Cluster B login issues
Incident Report for OpenSRS
Postmortem

Incident Date: November 19, 2021
Incident Number: PR-2593

On November 19, 2021 at 7:55 PM ET, Tucows’ hosted email platform experienced service interruption impacting Webmail in Prod B. Tucows’ Network Engineering team was engaged to investigate the issue.

The service interruption was caused due to a DDoS attack. The abusive traffic was mitigated however it caused unexpected behaviour with one of our load balancers.

Tucows’ Engineering team increased the severity of the incident when we observed the external impact. 

At 9:55 PM ET, The engineering team failover the services to the secondary load balancer and restarted webmail nodes in a controlled manner to restore all the services successfully.

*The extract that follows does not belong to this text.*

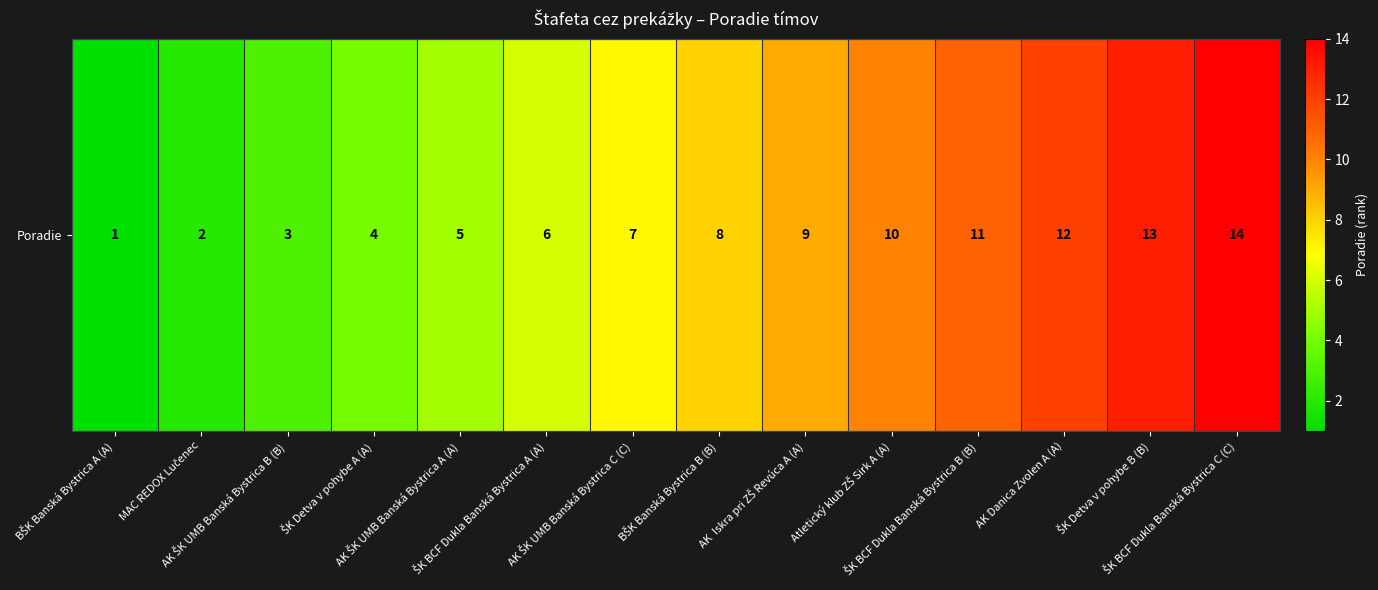

Rank the categories by value from lowest to highest.

BŠK Banská Bystrica A (A), MAC REDOX Lučenec, AK ŠK UMB Banská Bystrica B (B), ŠK Detva v pohybe A (A), AK ŠK UMB Banská Bystrica A (A), ŠK BCF Dukla Banská Bystrica A (A), AK ŠK UMB Banská Bystrica C (C), BŠK Banská Bystrica B (B), AK  Iskra pri ZŠ Revúca A (A), Atletický klub ZŠ Sirk A (A), ŠK BCF Dukla Banská Bystrica B (B), AK Danica Zvolen A (A), ŠK Detva v pohybe B (B), ŠK BCF Dukla Banská Bystrica C (C)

Tucows is to continue working with existing vendors to improve DDoS mitigation services to address and rectify DDoS attacks in a timely manner.

Tucows is to work with the vendor to investigate the root cause of the unexpected behavior on the load balancer.

Tucows is to enhance the monitoring for better visibility. 

Thank you,

Tucows Engineering Team

Posted Nov 24, 2021 - 16:34 UTC

Resolved
The engineering team has seen Cluster B as stable and has resolved the issue.

Incident Start Time: 11-20-2021 00:55:00 UTC
Incident End Time:11-20-2021 02:55:00 UTC
Total Duration:2 hours
Posted Nov 20, 2021 - 03:44 UTC
Monitoring
Our engineers continue to restart the webmail nodes and service appears to be functional at this time.

We will continue to monitor the issue and provide further details as they come.
Posted Nov 20, 2021 - 03:15 UTC
Update
Our Engineering team has failed the service to a secondary system and is currently restarting webmail nodes to bring the service back up.

Further updates to come.
Posted Nov 20, 2021 - 02:52 UTC
Update
Our engineering team continues to investigate the root cause of the Cluster B login issues and will provide further updates as they become available.
Posted Nov 20, 2021 - 02:02 UTC
Investigating
We are aware of degraded service affecting Cluster B with customers experiencing intermittent login issues.

Our engineering team is currently investigating
Posted Nov 20, 2021 - 01:27 UTC
This incident affected: Hosted Email (Cluster B).